── SELECTED TEXT ──

Simple Syrup is sugar dissolved in water. Thats is. Its no more complicated than that. The only thing to remember when making simple syrup is there are two kinds of simple syrup. Standard 1:1 syrup, and rich 2:1 syrup. 1:1 is just that, 1 part sugar to an equal part water and rich is 2 parts sugar to 1 part water. The clear winner between the two is rich simple syrup, its sweeter, last refrigerated longer, and most of the old recipes used rich syrup. Standard 1:1 is kinda the lazy mans simple syrup IMO. Advantages to standard simple syrup is its easier to make and pours a bit better. Although both taste good and simple syrup is great way to add sweetness to a drink without changing its flavor.

The reason for using simple syrup, instead of just adding granulated sugar or sugar cubes, is it helps sugar incorporate into other liquids easier and much faster. Don’t use powdered or confectioners sugar as those are mixed with corn starch to prevent clumping. Some use sugar cubes in their drinks and while look cool and many old books call for using them, they just don’t dissolve well and end up just making a sugary crystal sludge on the bottom of the drink. Simple syrup solves many of the issues of regular white sugar by mixing easy, is easily measured in a jigger, is a consistent ingredient, and helps you work faster with less effort. There are no downsides to using simple syrup but many to using sugar cubes or granulated sugar.

───
── EXTRACTED ENTRIES ──

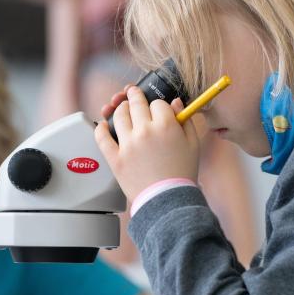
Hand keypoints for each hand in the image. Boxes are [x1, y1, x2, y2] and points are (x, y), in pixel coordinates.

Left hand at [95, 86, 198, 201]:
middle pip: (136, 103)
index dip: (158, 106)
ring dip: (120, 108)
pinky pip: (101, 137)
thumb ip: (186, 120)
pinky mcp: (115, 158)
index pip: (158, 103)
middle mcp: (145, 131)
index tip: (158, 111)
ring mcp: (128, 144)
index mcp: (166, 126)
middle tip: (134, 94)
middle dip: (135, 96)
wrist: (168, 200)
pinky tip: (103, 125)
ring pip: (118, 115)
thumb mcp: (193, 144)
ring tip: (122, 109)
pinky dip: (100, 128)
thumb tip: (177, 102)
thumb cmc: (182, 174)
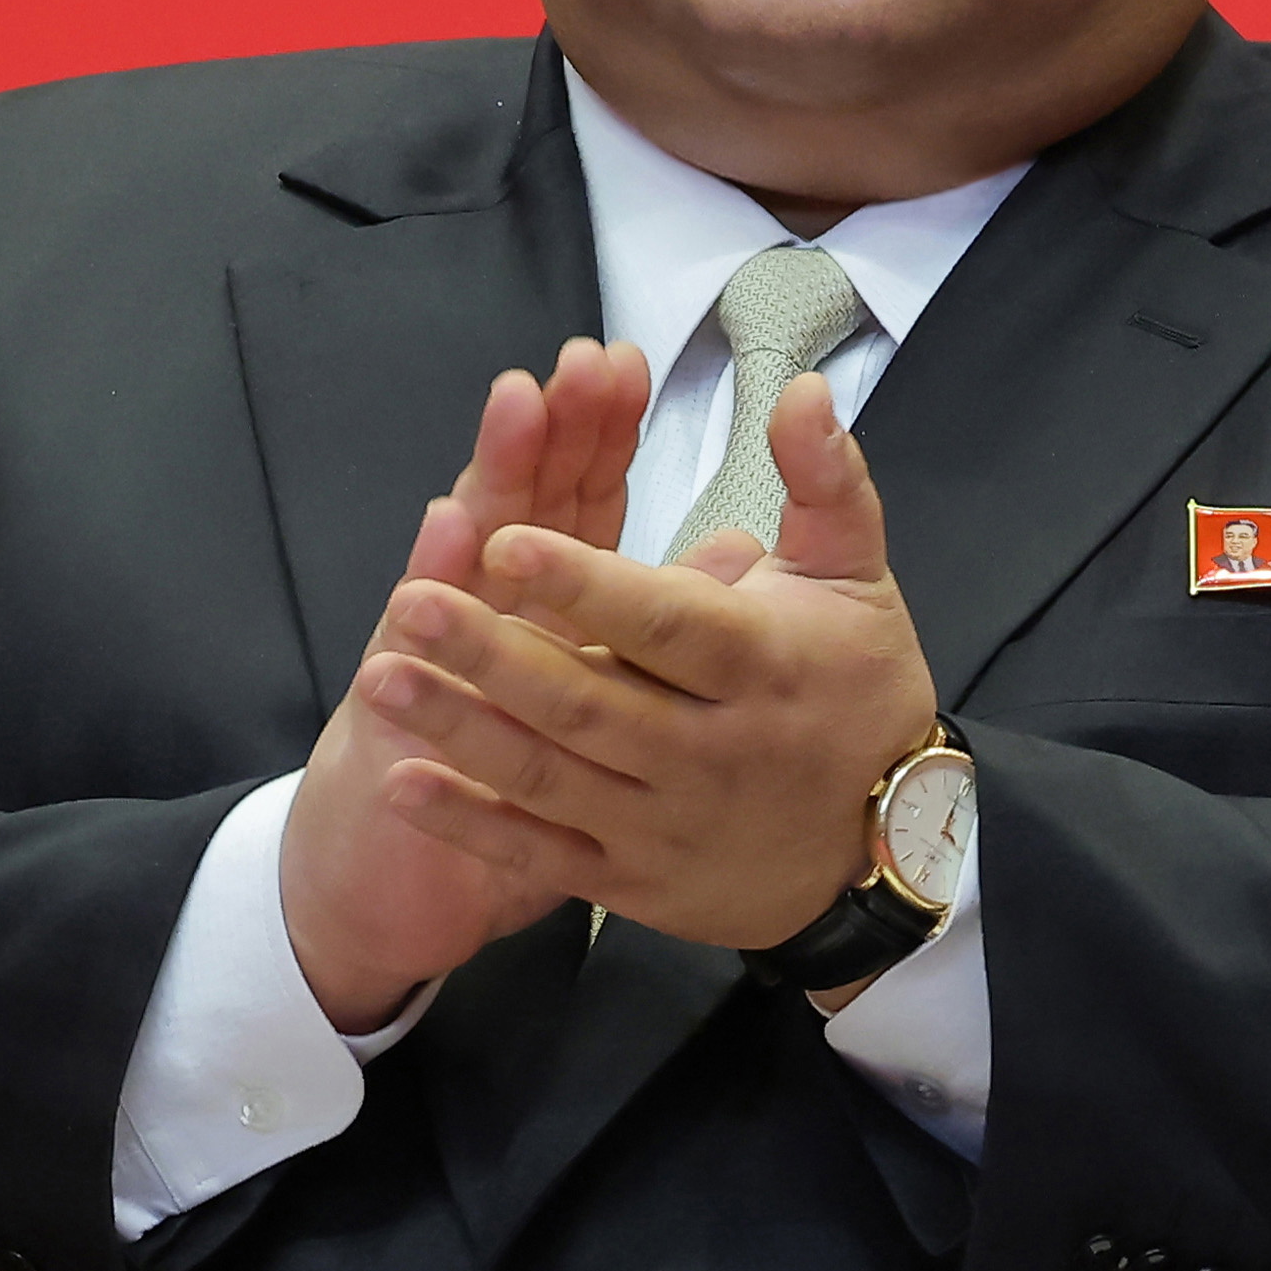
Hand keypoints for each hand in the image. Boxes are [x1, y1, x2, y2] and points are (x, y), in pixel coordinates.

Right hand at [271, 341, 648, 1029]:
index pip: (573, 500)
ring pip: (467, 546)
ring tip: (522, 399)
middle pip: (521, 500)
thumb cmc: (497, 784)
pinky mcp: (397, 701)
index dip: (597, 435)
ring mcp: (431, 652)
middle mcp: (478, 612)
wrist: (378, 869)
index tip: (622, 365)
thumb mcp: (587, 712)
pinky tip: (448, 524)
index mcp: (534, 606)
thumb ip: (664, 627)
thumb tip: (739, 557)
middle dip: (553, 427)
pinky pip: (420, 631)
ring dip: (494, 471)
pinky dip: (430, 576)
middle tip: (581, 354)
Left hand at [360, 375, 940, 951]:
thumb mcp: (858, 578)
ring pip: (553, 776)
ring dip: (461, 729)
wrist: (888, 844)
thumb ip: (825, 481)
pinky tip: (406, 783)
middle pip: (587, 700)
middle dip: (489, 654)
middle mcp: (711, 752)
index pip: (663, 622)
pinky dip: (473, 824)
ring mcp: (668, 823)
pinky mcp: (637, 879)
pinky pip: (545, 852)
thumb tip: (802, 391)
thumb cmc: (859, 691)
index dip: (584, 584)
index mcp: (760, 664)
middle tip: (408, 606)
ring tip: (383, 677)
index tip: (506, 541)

───

### PROBLEMS AND TASKS
1 - Update the simple syrup text between "The reason for" and "or granulated sugar.", inclusive, putting "sugar lumps" wherever "sugar cubes" appears.
2 - According to the simple syrup text, what is the ratio of sugar to water in rich simple syrup?
Rely only on the simple syrup text for these tasks.

### SOLUTIONS TO EACH TASK
1 -
The reason for using simple syrup, instead of just adding granulated sugar or sugar lumps, is it helps sugar incorporate into other liquids easier and much faster. Don’t use powdered or confectioners sugar as those are mixed with corn starch to prevent clumping. Some use sugar lumps in their drinks and while look cool and many old books call for using them, they just don’t dissolve well and end up just making a sugary crystal sludge on the bottom of the drink. Simple syrup solves many of the issues of regular white sugar by mixing easy, is easily measured in a jigger, is a consistent ingredient, and helps you work faster with less effort. There are no downsides to using simple syrup but many to using sugar lumps or granulated sugar.

2 - 2 parts sugar to 1 part water.